In that sense, we're continuing a kind of longer trajectory of historical research going on at MIT. You'll hear a little bit more, when we introduce ourselves, from Slava Gerovitch, who is working on a somewhat parallel story in the Soviet Union and is joining our project partly to work on the American half of it, and partly to begin looking at what the Soviets are doing at the time, and have some comparative perspective.

So I'm going to turn it over to Sandy, but in sum, we're very excited that you're here. A lot of the little conversations that we heard arising spontaneously are very much the kind of things we'd like to continue, so we're going to try to keep our talking to a minimum, except just what we need to do to introduce you to the overall sense of the site.

We had one meeting, when was this, about last January, with our advisory board, which is a few participants and a few historians, some of whom are here today, and talked a little bit about overall strategy. We'll say more about that, and we would very much like your input on that as well; who to talk to, what the critical issues are, how we should handle -- Obviously this whole thing is imbedded in a much larger project than NASA, which is imbedded in a much larger set of historical developments.

Just one thing that Sandy will cover is that what we'd really like to do is establish a good conversation here, and then sort of segue that onto a Web-based conversation. And that part of it is experimental. To do that, we don't know how to make it work best. We don't know how to really get it going. We have a bunch of ideas. Each of these project is going to do it in a slightly different way. But we decided that the best way to start was to get people face to face, start that conversation.

What we hope to do with probably a small portion of the video but mostly the transcripts, is edit this conversation into a Web-based conversation that a reader can follow. There is some editing required to turn something that's listenable into something that's readable, but really begin to experiment with how to generate conversations about historical topics in engineering on the World Wide Web; both for other scholars who may want to write scholarly books about the topic, and also for the public.

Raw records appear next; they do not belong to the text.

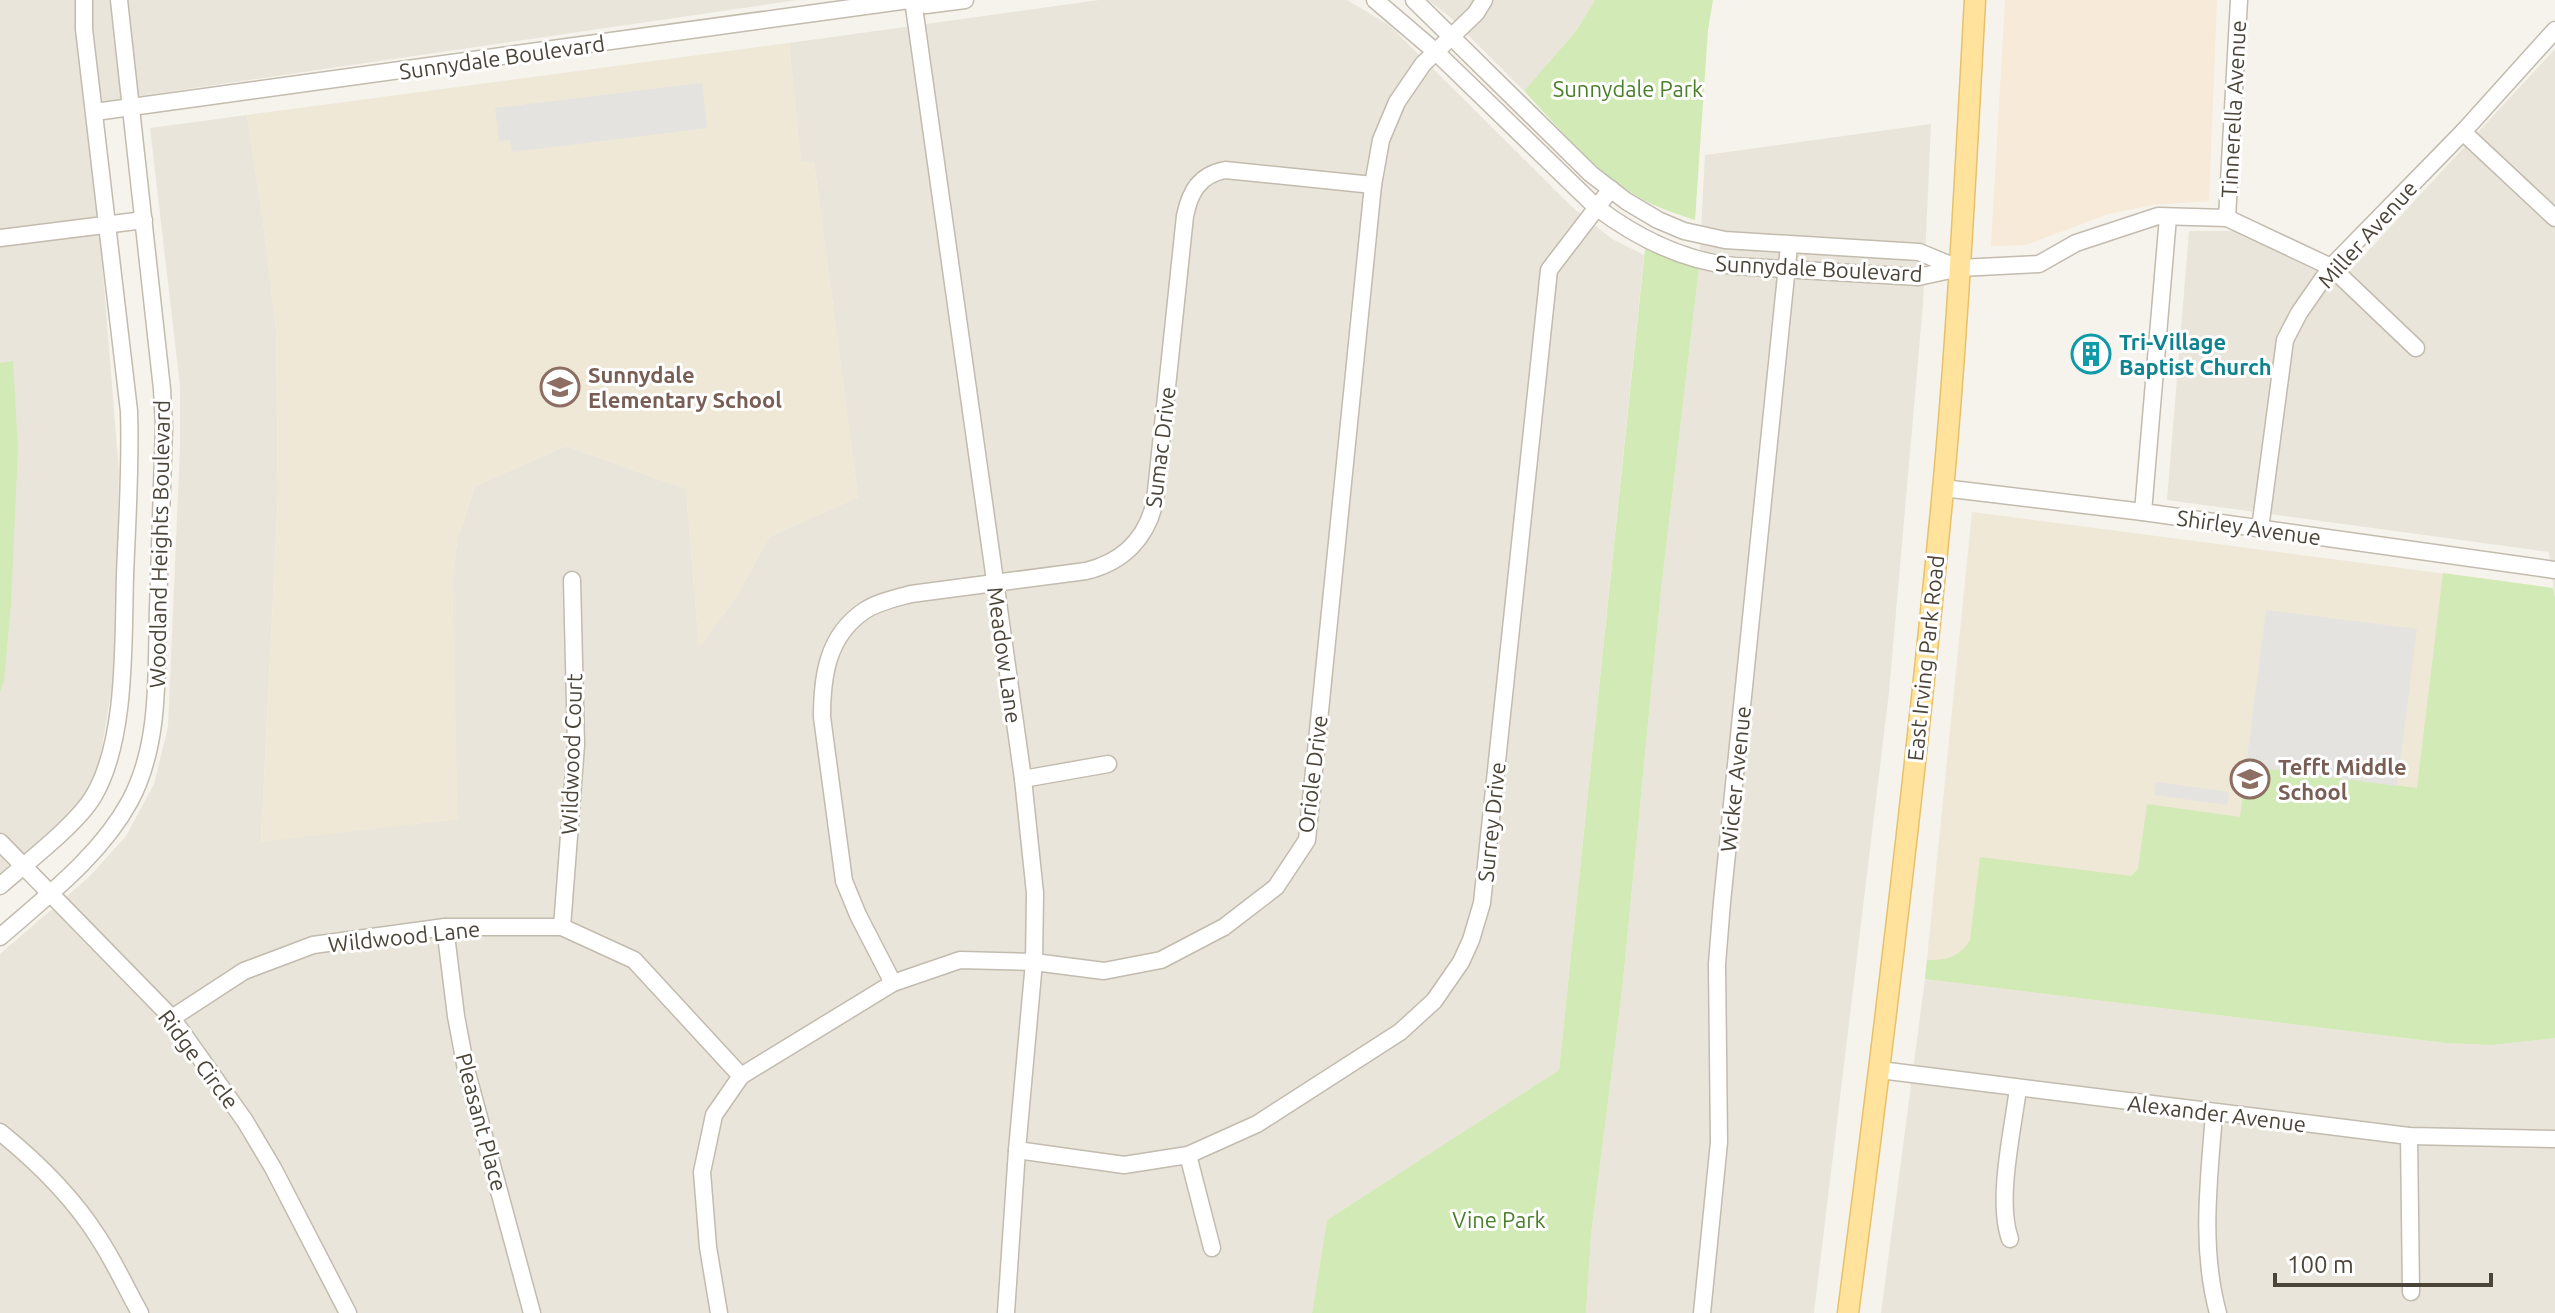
<svg xmlns="http://www.w3.org/2000/svg" width="2555" height="1313" viewBox="0 0 2555 1313" font-family="Ubuntu,sans-serif">
<style>
.residential{fill:#eae5da}
.commercial{fill:#f7ead8}
.education{fill:#efe8d6}
.green{fill:#d2eab5}
.parking{fill:#e5e3e0}
.lines{fill:none;stroke-linecap:round;stroke-linejoin:round}
.minor-casing{stroke:#c2bbae;stroke-width:19}
.major-casing{stroke:#e6c16a;stroke-width:23}
.minor{stroke:#fff;stroke-width:16}
.major{stroke:#ffe39c;stroke-width:20}
.labels{text-anchor:middle;dominant-baseline:central;stroke-width:6;stroke-linejoin:round;paint-order:stroke}
.street-label{font-size:22px;fill:#4b4439;stroke:#fff}
.park-label{font-size:22px;fill:#4a7f2a;stroke:#fff}
.culture-label{font-size:22px;font-weight:bold;fill:#0d838f;stroke:#fff;text-anchor:start}
.education-label{font-size:22px;font-weight:bold;fill:#785e54;stroke:#fff;text-anchor:start}
</style>
<rect width="100%" height="100%" fill="#f6f3ec"/>
<g class="residential">
<polygon points="0,0 798,0 84,104 95,172 119,473 114,676 99,764 79,805 0,877"/>
<polygon points="1099,0 1347,0 1389,25 1571,206 1612,239 1644,255 1559,1070 1327,1220 1312,1313 0,1313 0,954 89,877 126,836 154,784 168,727 180,448 180,386 150,128 247,115 263,220 276,329 278,495 261,841 457,819 452,581 457,541 475,486 566,446 686,489 699,646 738,594 769,537 858,497 814,162 801,162 789,43"/>
<polygon points="1428,0 1595,0 1576,31 1524,91 1450,17"/>
<polygon points="2555,49 2555,598 2549,552 2167,500 2189,231 2236,231 2287,256 2346,275"/>
<polygon points="1931,124 1923,304 1889,692 1814,1313 1586,1313 1591,1235 1622,991 1661,590 1699,268 1705,155"/>
<polygon points="1925,979 2446,1043 2492,1045 2555,1038 2555,1313 1881,1313"/>
</g>
<polygon class="commercial" points="2005,0 2217,0 2209,201 2153,205 2108,214 2026,245 1991,246"/>
<g class="education">
<polygon points="789,43 801,161 814,162 858,497 769,537 738,594 699,648 686,489 566,446 475,486 457,541 452,581 458,819 261,842 278,495 276,329 263,220 247,115"/>
<polygon points="1972,512 2553,588 2555,598 2555,1038 2492,1045 2446,1043 1925,979"/>
</g>
<g class="green">
<path d="M 1595,0 L 1713,0 L 1708,30 L 1695,220 C 1681,215 1667,211 1654,205 C 1602,181 1563,132 1524,91 L 1576,31 Z"/>
<polygon points="1645,249 1699,268 1661,590 1622,991 1591,1235 1586,1313 1312,1313 1327,1220 1559,1070"/>
<polygon points="13,361 18,448 11,604 4,681 0,692 0,363"/>
<path d="M 2443,573 L 2553,588 L 2555,598 L 2555,1038 L 2492,1045 L 2446,1043 L 1925,979 L 1927,960 C 1946,961 1961,956 1970,940 L 1980,857 L 2131,876 L 2138,869 L 2147,804 L 2240,817 L 2246,766 L 2417,788 Z"/>
</g>
<g class="parking">
<polygon points="702,83 707,128 512,152 510,140 499,141 495,108"/>
<polygon points="2266,610 2417,629 2397,786 2246,766"/>
<polygon points="2156,782 2229,792 2227,805 2154,795"/>
</g>
<g class="lines">
<defs>
<g id="minor">
<polyline points="913,0 1023,779 1035,893 1034,962 1017,1150 1006,1313"/>
<polyline points="915,0 926,5 965,0"/>
<path d="M 1375,0 L 1436,52 L 1596,207 C 1636,237 1683,261 1734,266 L 1918,277 L 1960,268 L 2039,264 L 2076,243 L 2158,216 L 2227,218 L 2331,267 L 2416,348"/>
<polyline points="1414,0 1591,174 1626,201 1658,220 1684,231 1725,240 1919,252 1958,268"/>
<polyline points="95,112 909,0"/>
<polyline points="2463,132 2555,218"/>
<polyline points="2227,218 2239,0"/>
<polyline points="0,238 144,220"/>
<polyline points="1943,488 2143,512 2555,570"/>
<polyline points="2143,512 2168,217"/>
<polyline points="2260,529 2285,340 2299,313 2331,267 2463,132 2555,30"/>
<polyline points="1023,779 1108,764"/>
<polyline points="0,842 172,1018 245,1121 273,1168 348,1313"/>
<path d="M 0,886 C 26,863 76,825 93,797 C 127,741 123,641 125,576 C 127,521 131,466 129,411 L 84,29 L 84,0"/>
<polyline points="445,927 456,1016 466,1069 532,1313"/>
<polyline points="562,927 576,745 572,580"/>
<path d="M 0,937 C 47,896 100,856 130,801 C 161,743 156,672 158,609 C 160,548 162,487 164,426 L 162,389 L 119,0"/>
<path d="M 893,983 L 858,915 L 844,881 L 822,717 C 822,677 827,636 864,611 C 877,602 896,598 911,594 L 1086,571 C 1123,562 1147,538 1155,501 L 1185,216 C 1190,192 1199,175 1225,170 L 1373,185"/>
<polyline points="172,1018 244,971 313,945 445,927 562,927 634,960 741,1076"/>
<polyline points="1880,1070 2409,1136 2555,1139"/>
<path d="M 2214,1114 C 2209,1180 2200,1247 2218,1313"/>
<path d="M 0,1132 C 37,1162 72,1196 98,1237 C 114,1261 126,1288 140,1313"/>
<polyline points="2409,1136 2411,1292"/>
<polyline points="1017,1150 1124,1165 1188,1155 1257,1124 1400,1032 1434,1001 1461,962 1471,940 1482,903 1549,270 1611,189"/>
<polyline points="1188,1155 1212,1248"/>
<path d="M 2010,1239 C 1996,1200 2013,1130 2018,1088"/>
<polyline points="719,1313 708,1247 702,1172 714,1115 741,1076 893,983 960,960 1034,962 1104,971 1161,960 1224,927 1276,887 1307,840 1373,185 1381,140 1397,102 1423,64 1476,13 1484,0"/>
<polyline points="1702,1313 1719,1142 1717,964 1722,902 1789,246"/>
</g>
<path id="major" d="M 1848,1313 C 1884,1039 1917,765 1943,490 C 1958,327 1966,163 1975,0"/>
</defs>
<use href="#minor" class="minor-casing"/>
<use href="#major" class="major-casing"/>
<use href="#minor" class="minor"/>
<use href="#major" class="major"/>
</g>
<defs>
<symbol id="building-ring" viewBox="-11 -11 22 22"><circle r="9.5" fill="#fff" stroke="#0f9aa8" stroke-width="1.5"/><path d="M-4-6H4V6H1V3H-1V6H-4ZM-2.5-4.3h1.7v1.8h-1.7ZM.8-4.3h1.7v1.8H.8ZM-2.5-1h1.7V.8h-1.7ZM.8-1h1.7V.8H.8Z" fill="#0f9aa8"/></symbol>
<symbol id="school-ring" viewBox="-11 -11 22 22"><circle r="9.5" fill="#fff" stroke="#8d6e63" stroke-width="1.5"/><path d="M0-5L7-2L0 1L-7-2ZM-4 1L0 2.5L4 1V4Q0 6-4 4Z" fill="#8d6e63"/></symbol>
</defs>
<g fill-rule="evenodd">
<use href="#building-ring" x="2069" y="332" width="44" height="44"/>
<use href="#school-ring" x="538" y="365" width="44" height="44"/>
<use href="#school-ring" x="2228" y="757" width="44" height="44"/>
</g>
<g class="labels">
<g class="street-label">
<text transform="translate(502 57) rotate(-8)">Sunnydale Boulevard</text>
<text transform="translate(2233 109) rotate(-87)">Tinnerella Avenue</text>
<text transform="translate(2367 234) rotate(-48)">Miller Avenue</text>
<text transform="translate(1819 268) rotate(3)">Sunnydale Boulevard</text>
<text transform="translate(1160 447) rotate(-83)">Sumac Drive</text>
<text transform="translate(2249 527) rotate(8)">Shirley Avenue</text>
<text transform="translate(159 544) rotate(-89)">Woodland Heights Boulevard</text>
<text transform="translate(1005 655) rotate(82)">Meadow Lane</text>
<text transform="translate(1925 658) rotate(-84)">East Irving Park Road</text>
<text transform="translate(571 754) rotate(-88)">Wildwood Court</text>
<text transform="translate(1312 774) rotate(-83)">Oriole Drive</text>
<text transform="translate(1735 779) rotate(-84)">Wicker Avenue</text>
<text transform="translate(1491 822) rotate(-84)">Surrey Drive</text>
<text transform="translate(404 936) rotate(-6)">Wildwood Lane</text>
<text transform="translate(199 1059) rotate(53)">Ridge Circle</text>
<text transform="translate(2217 1113) rotate(7)">Alexander Avenue</text>
<text transform="translate(482 1122) rotate(75)">Pleasant Place</text>
</g>
<g class="park-label">
<text x="1628" y="88">Sunnydale Park</text>
<text x="1499" y="1219">Vine Park</text>
</g>
<g class="culture-label">
<text x="2119" y="341">Tri-Village<tspan x="2119" dy="25">Baptist Church</tspan></text>
</g>
<g class="education-label">
<text x="588" y="374">Sunnydale<tspan x="588" dy="25">Elementary School</tspan></text>
<text x="2278" y="766">Tefft Middle<tspan x="2278" dy="25">School</tspan></text>
</g>
</g>
<path d="M2275 1273v12h216v-12" fill="none" stroke="#4b4439" stroke-width="4"/>
<text x="2287" y="1273" font-size="24" fill="#4b4439" stroke="#ffffff" stroke-width="6" paint-order="stroke">100 m</text>
</svg>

The next thing on our agenda is to talk about how we want to write this history. Because one way to think about it is simply as the history of the computer, which is a thing, or 75 things. But of course, it's continuous with the history of the Instrumentation Laboratory, the history of the Apollo project the history of computing at MIT, a history of the part of the project at Grumman. We're trying not to focus exclusively on the computer, but also about what are the different techniques that contributed to these things coming together at this point.

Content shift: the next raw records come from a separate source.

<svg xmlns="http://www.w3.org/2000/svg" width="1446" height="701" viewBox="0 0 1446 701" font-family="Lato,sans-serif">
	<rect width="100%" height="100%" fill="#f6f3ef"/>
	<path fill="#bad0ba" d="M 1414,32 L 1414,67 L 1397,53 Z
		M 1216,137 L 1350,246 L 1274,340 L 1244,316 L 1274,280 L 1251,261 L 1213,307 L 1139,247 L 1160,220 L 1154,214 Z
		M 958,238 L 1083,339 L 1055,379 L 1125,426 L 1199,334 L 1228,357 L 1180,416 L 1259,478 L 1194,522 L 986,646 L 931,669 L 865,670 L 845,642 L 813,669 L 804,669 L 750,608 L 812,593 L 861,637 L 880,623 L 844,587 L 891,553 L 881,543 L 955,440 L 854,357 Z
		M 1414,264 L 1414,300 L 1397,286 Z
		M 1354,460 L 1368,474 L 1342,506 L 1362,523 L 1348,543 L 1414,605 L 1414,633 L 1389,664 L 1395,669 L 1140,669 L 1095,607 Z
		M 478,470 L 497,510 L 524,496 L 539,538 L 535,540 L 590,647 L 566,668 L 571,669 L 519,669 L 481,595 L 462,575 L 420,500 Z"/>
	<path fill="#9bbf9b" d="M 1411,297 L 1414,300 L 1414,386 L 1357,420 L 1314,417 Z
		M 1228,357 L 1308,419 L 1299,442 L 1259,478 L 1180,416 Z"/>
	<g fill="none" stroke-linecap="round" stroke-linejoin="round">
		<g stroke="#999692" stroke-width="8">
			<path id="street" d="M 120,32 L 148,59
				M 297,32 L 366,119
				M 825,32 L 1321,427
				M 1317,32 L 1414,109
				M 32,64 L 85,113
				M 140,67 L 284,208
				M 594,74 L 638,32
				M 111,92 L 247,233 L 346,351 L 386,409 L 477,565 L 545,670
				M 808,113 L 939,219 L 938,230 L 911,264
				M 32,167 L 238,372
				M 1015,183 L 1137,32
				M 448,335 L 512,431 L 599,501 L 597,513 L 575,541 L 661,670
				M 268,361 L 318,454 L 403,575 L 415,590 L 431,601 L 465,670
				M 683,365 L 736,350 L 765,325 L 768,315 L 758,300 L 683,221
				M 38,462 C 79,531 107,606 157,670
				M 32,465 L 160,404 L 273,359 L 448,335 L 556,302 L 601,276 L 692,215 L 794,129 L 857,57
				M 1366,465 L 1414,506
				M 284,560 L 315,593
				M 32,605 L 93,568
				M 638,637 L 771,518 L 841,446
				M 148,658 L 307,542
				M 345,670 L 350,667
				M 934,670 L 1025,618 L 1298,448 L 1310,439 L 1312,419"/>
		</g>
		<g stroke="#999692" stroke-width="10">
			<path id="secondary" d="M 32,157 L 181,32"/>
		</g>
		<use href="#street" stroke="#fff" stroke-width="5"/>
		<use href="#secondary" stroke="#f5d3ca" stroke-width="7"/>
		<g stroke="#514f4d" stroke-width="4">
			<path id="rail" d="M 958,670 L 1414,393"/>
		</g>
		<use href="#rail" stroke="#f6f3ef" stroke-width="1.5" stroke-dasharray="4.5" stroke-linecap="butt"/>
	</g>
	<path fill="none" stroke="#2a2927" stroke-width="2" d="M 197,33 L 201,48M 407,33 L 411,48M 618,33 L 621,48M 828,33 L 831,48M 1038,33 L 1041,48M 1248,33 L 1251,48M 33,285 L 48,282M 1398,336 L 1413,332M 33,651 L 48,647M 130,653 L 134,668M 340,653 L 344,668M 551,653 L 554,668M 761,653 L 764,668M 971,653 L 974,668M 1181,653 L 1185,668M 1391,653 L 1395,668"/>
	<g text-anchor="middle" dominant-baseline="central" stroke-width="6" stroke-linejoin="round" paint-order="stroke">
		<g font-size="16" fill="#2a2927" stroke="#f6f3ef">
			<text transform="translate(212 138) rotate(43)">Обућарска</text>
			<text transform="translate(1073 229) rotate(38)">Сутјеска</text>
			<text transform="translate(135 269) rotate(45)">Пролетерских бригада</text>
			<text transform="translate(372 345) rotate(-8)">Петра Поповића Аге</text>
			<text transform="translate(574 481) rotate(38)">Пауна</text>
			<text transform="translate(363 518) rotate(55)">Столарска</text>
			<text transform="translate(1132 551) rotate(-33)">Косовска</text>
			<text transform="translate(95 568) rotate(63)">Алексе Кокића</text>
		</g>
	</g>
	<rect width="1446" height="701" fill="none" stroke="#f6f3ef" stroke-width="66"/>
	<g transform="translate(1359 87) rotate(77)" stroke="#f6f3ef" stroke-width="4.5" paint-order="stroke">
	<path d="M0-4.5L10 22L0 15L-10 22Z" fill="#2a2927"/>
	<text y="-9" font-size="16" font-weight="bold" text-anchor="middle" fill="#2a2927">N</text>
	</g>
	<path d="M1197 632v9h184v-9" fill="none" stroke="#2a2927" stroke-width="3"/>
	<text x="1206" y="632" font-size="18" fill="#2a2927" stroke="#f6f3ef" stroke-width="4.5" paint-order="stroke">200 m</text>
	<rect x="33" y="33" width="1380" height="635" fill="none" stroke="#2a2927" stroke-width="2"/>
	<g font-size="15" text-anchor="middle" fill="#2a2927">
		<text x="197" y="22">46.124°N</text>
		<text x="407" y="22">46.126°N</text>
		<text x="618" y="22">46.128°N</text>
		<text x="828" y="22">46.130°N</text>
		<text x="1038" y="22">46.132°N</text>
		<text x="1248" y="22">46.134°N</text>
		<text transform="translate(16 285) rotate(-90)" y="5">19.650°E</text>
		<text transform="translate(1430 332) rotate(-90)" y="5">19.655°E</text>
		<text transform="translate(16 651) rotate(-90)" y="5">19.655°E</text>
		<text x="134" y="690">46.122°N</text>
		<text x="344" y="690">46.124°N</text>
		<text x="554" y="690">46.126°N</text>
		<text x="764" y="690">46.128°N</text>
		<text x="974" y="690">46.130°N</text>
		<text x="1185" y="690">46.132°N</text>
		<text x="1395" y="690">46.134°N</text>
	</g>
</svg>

One of the reasons we study and teach the history of technology at MIT is because one of the things that MIT does is teach engineering. And one of the uses of this project we hope, ultimately, of our project, the historical project, is to put together a set of teaching materials to be used in at least the aero-astro curriculum, if not elsewhere. We've been talking to Ed Crowley, who is the department head over there, and I do this in my other teaching in Course VI (?) here, where we look at engineering projects that have been done in the past, sometimes successes, and sometimes failures. MIT has always struggled with how do you teach engineering students how engineering really gets done. That's not an easy thing to teach. And one of the ways that we approach it is by teaching about historical projects: how things get learned, how mistakes get made, how they get fixed, how lessons get embodied. These kinds of things I think are very valuable, and very much the kind of thing we're trying to draw out for later use as a teaching tool.

I'd like to go around and have people just introduce themselves. I mean, we know your names and who you are, but for the record, a few sentences about what your role was, how you got into it, even where you went since. One of the things we're very interested in is how this project diffused a set of skills, and experiences and technologies into the computer industry, the New England economy, whatever the relevant unit is. We're hoping to try to trace some of the impact of the project by what people went on to do afterwards. So I'll turn it over to Sandy Brown.